Of course, things have changed an awful lot since then, thanks to the advent of free agency. It's why some people give the Patriots more credit as a dynasty than a team like the Steelers of the '70s, because teams in this decade are built so differently.

Rich Kane/U.S. Presswire
Michael Matthews seems to have made the right choice when he signed with the Giants as an undrafted rookie prior to the start of this season.

The front offices of the Patriots and Giants have done a terrific job of assembling the players who will take the field in Super Bowl XLII. How did they do it? Let's take a look.

Before we do, however, here's an interesting note about Giants tight end Michael Matthews as it relates to this topic. Matthews went undrafted last spring, and the two teams that expressed interest in signing him entering training camp were -- you guessed it -- the Giants and Patriots. Both teams offered the Georgia Tech product $7,500 to sign. Matthews sided with the Giants, figuring he might have a better chance to make their roster. Sure enough, he made it from the start and has been the No. 2 tight end since Jeremy Shockey went down.

How they were built

Interestingly, the Giants and Patriots have a very similar makeup when you break down the roster into players who were originally drafted by the team and players who were acquired via free agency or trade:

    Giants   Patriots
Offense, drafted   12   12
Offense, free agency/trade   14   15
Defense, drafted   12   12
Defense, free agency/trade   13   10

 

First-round picks: While the Patriots are considered to be a team built on shrewd lower-round draft picks and the signing of less-expensive free agents, they actually have more than twice as many first-round picks on their roster than the Giants.
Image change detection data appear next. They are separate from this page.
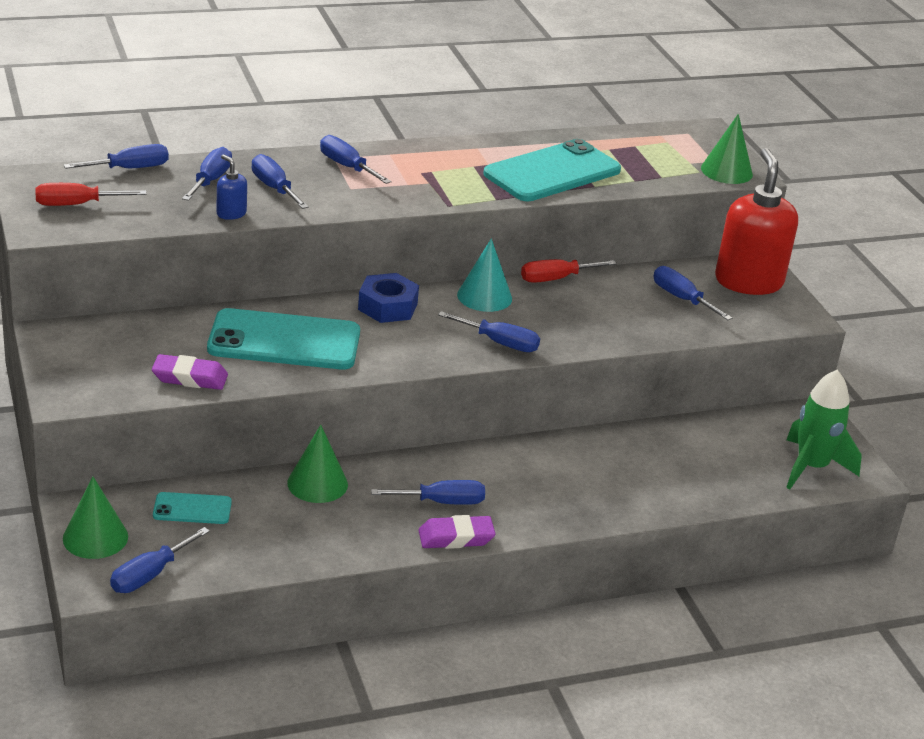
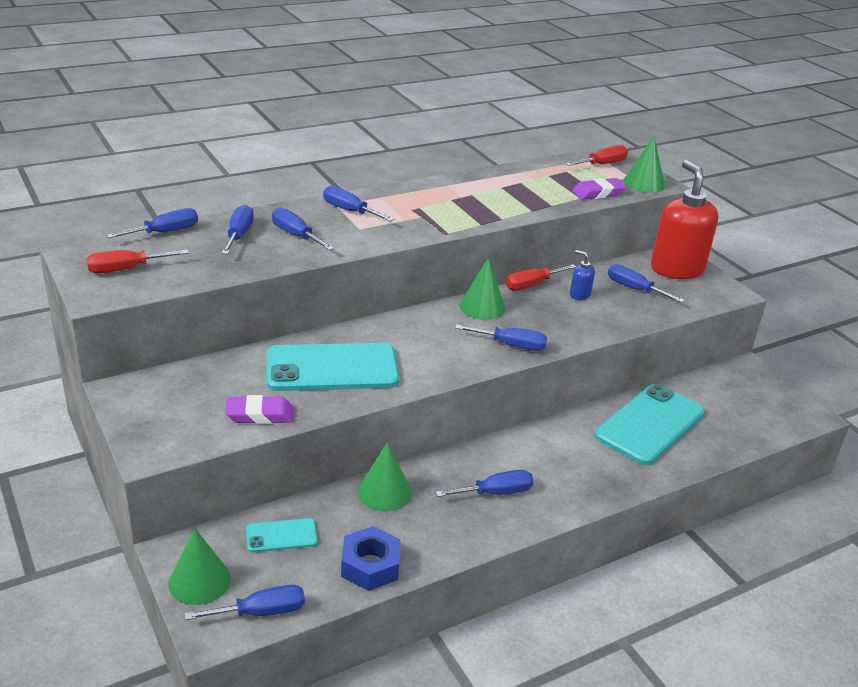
camera: 10 degrees left, 0 degrees up
blue screwdriver [110,527,210,593] -> blue screwdriver turned 135 degrees counterclockwise [184,585,305,620]
blue soap dispenser [217,154,247,220] -> blue soap dispenser moved to [570,250,595,300]
blue nut [358,273,419,323] -> blue nut moved to [341,526,400,591]
purple eraser [418,515,496,549] -> purple eraser moved to [572,178,626,200]
turquoise cone [457,238,512,312] -> green cone [459,258,506,320]
turquoise phone [483,139,621,201] -> turquoise phone moved to [594,384,705,465]
green rocket [786,370,862,489] -> none
none -> red screwdriver [566,145,628,166]

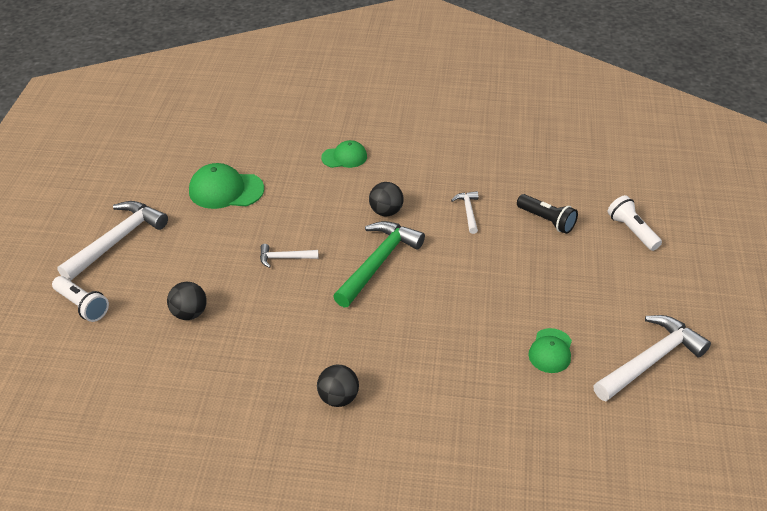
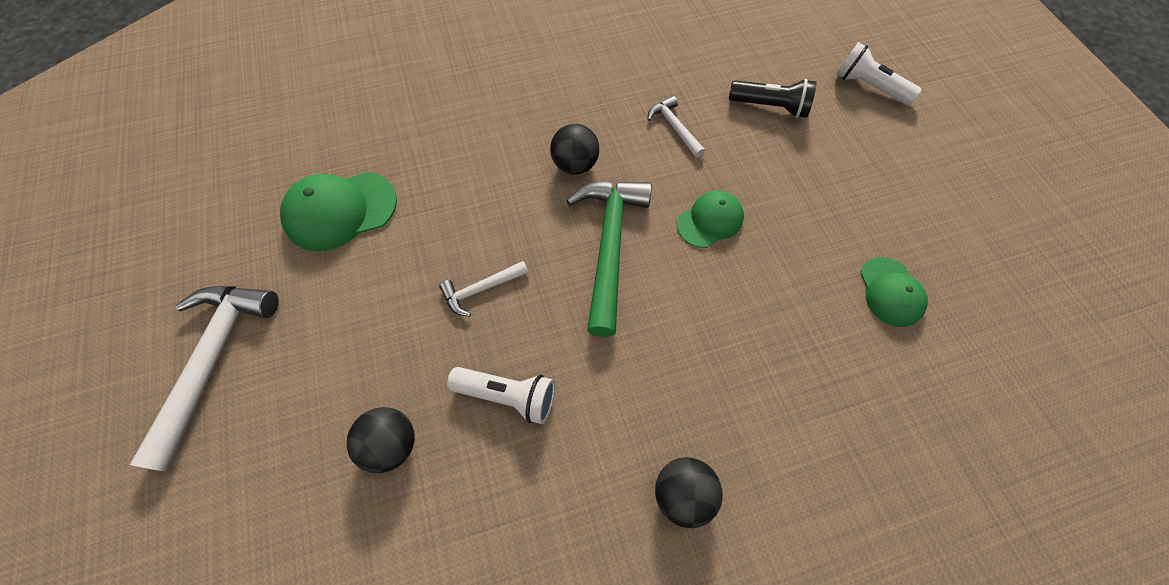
camera: 25 degrees left, 20 degrees up
white flashlight [52,276,109,322] -> white flashlight moved to [447,367,555,424]
green cap [321,140,367,168] -> green cap moved to [677,190,744,248]
white hammer [593,315,711,402] -> none

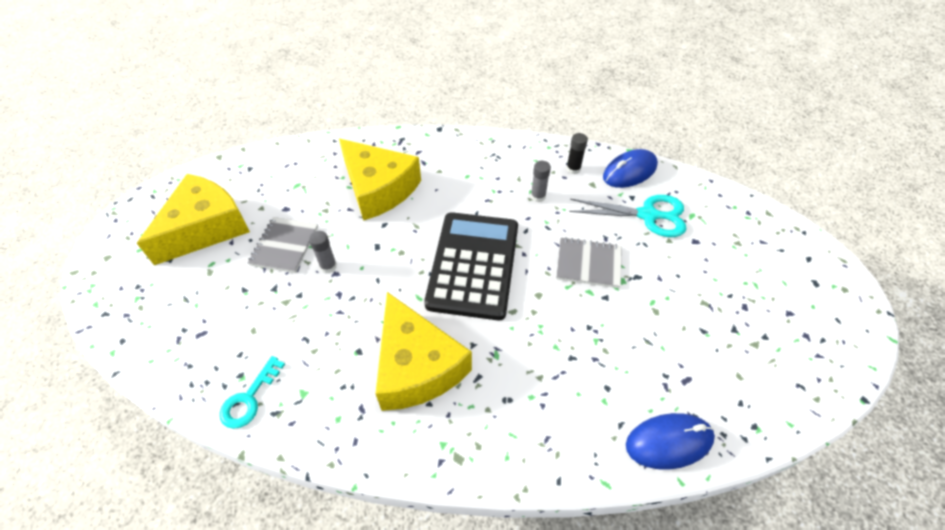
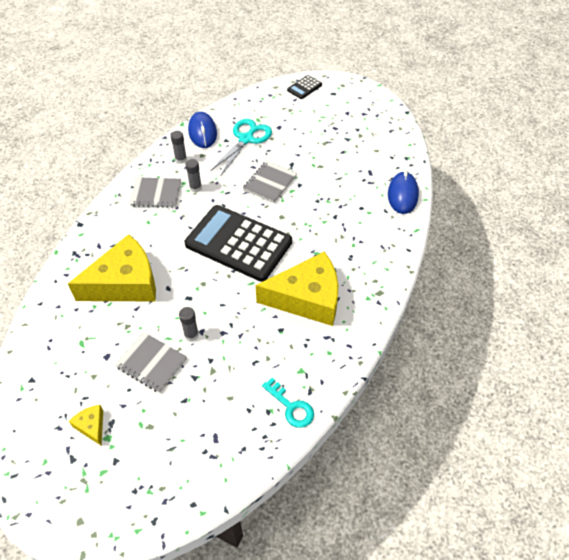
camera: 70 degrees left, 0 degrees up
yellow cheese [137,174,250,265] -> yellow cheese [69,405,103,446], size x0.41
black glue stick [566,133,588,174] -> grey glue stick [171,131,187,164]
none -> grey notebook [130,177,181,208]
none -> black calculator [287,75,322,99]

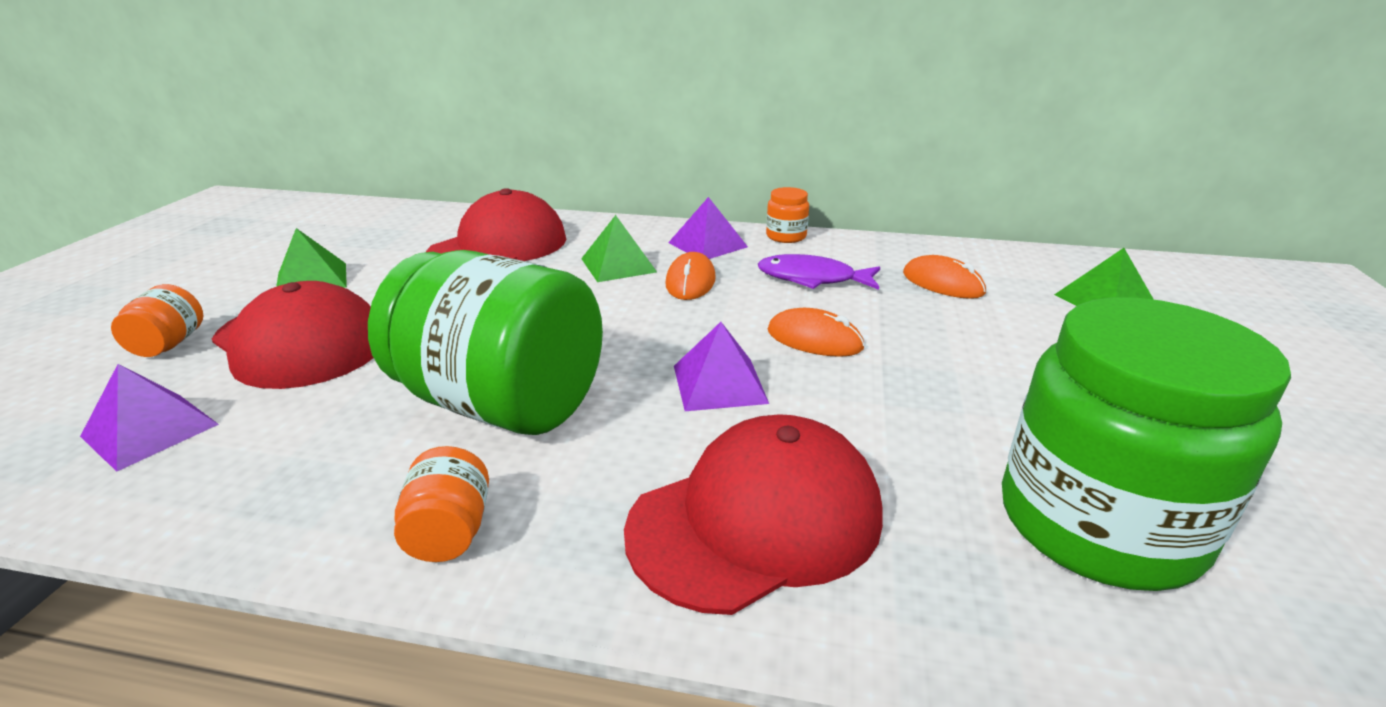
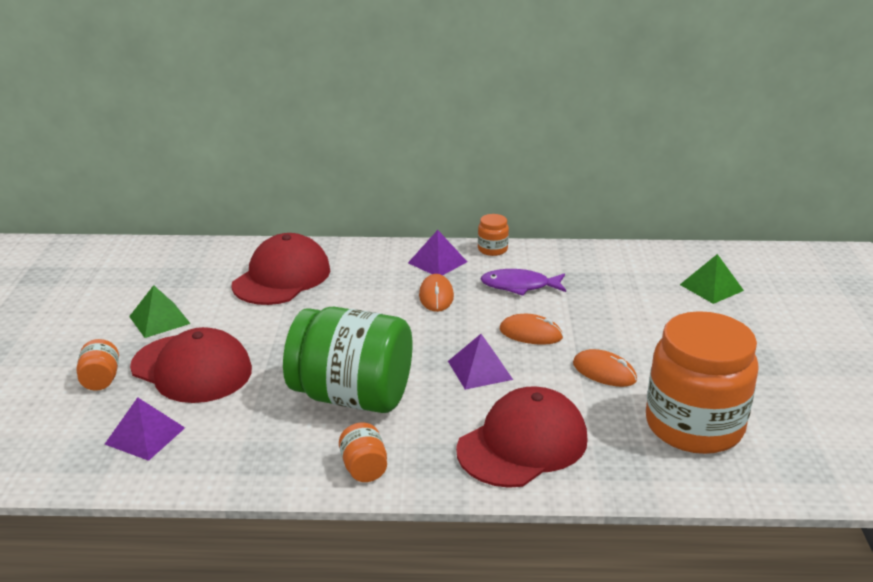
camera: 10 degrees left, 0 degrees up
green pyramid [581,215,657,282] -> none
orange mouse [903,255,986,299] -> orange mouse moved to [573,349,637,387]
green jar [1002,297,1291,591] -> orange jar [646,311,759,454]

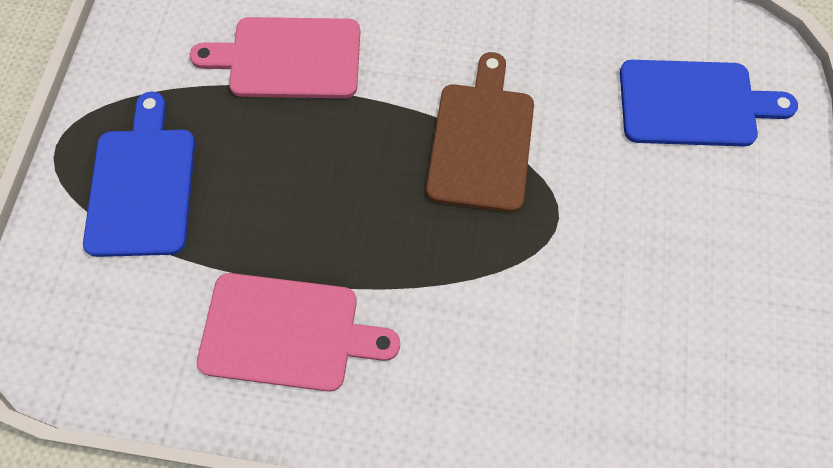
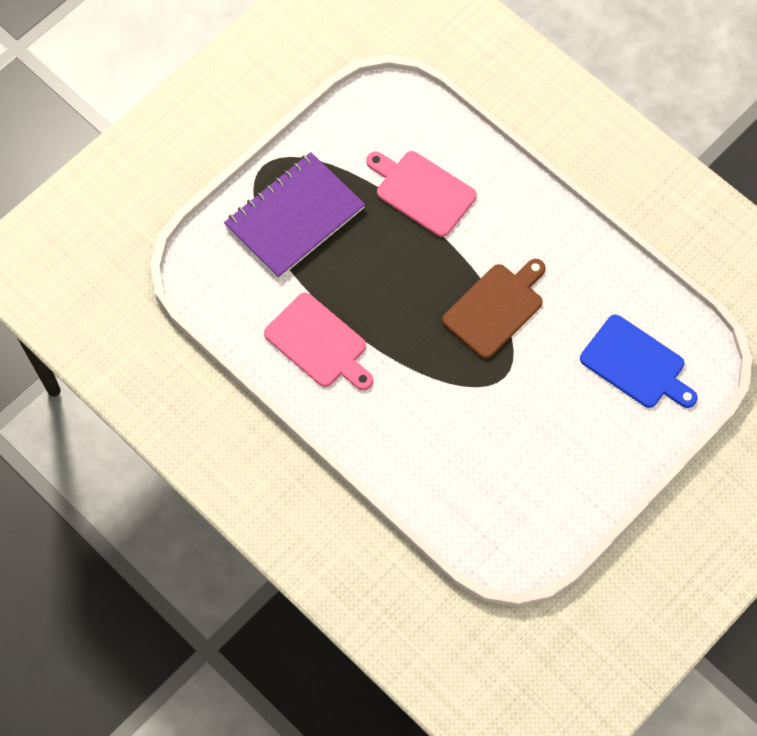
camera: 35 degrees right, 0 degrees up
blue cutting board [83,92,195,257] -> purple notebook [224,152,365,279]

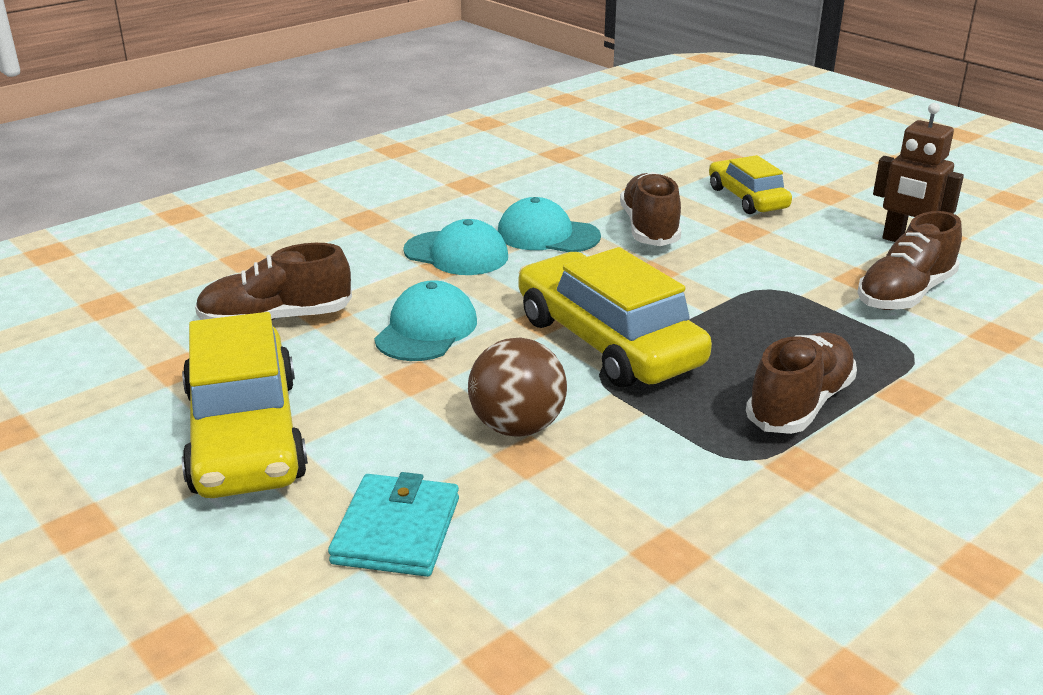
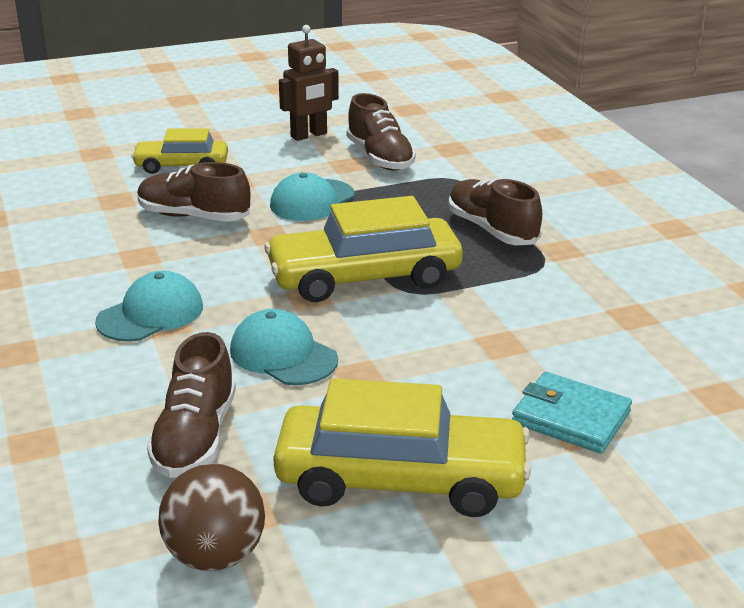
camera: 70 degrees left, 0 degrees up
brown ball [468,338,567,437] -> brown ball moved to [158,463,265,571]
turquoise cap [498,197,601,252] -> turquoise cap moved to [270,172,354,221]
New England has 11 first-round picks -- seven originally drafted by the Patriots and four who came from other teams. The seven originals: Ty Warren, Vince Wilfork, Richard Seymour, Brandon Meriweather, Ben Watson, Logan Mankins, and Laurence Maroney. The four who came later: Kyle Brady, Randy Moss, Donte Stallworth, and Junior Seau.

New York has four first-rounders -- two of their own and two who came from elsewhere. The originals: Eli Manning and Aaron Ross. The other two: Plaxico Burress and R.W. McQuarters.

The Giants seem to have a good deal of success in the second round. While New England has four second-rounders on their roster, the Giants have seven -- many of them key players.

The Patriots' four second-rounders are Matt Light, Eugene Wilson, Chad Jackson, and Kevin Faulk.

The Giants' second-rounders are: Osi Umenyiora, Michael Strahan, Corey Webster, Steve Smith, Chris Snee, Amani Toomer and Sinorice Moss.

Each team has three third-round picks on the roster.

Small-school finds

Another sign that both of these teams are very good at finding talent is that they have a number of players who came from non-Div. I-A schools.

New England has seven such players: Stephen Neal (who didn't play football at all at Cal State-Bakersfield), Matt Gutierrez (Idaho State), Lonie Paxton (Sacramento State), Ray Ventrone (Villanova), and Troy Brown, Chris Hanson and Moss (Marshall, which was Div. I-AA when he played there).

New York has eight such players: Rich Seubert (Western Illinois), Kevin Boss (Western Oregon, a Div. II school), Strahan (Texas Southern), Zak DeOssie (Brown), Tank Daniels (Harding), Jeffrey Pope (Howard), Dave Tollefson (N.W. Missouri State), and Kevin Boothe (Cornell).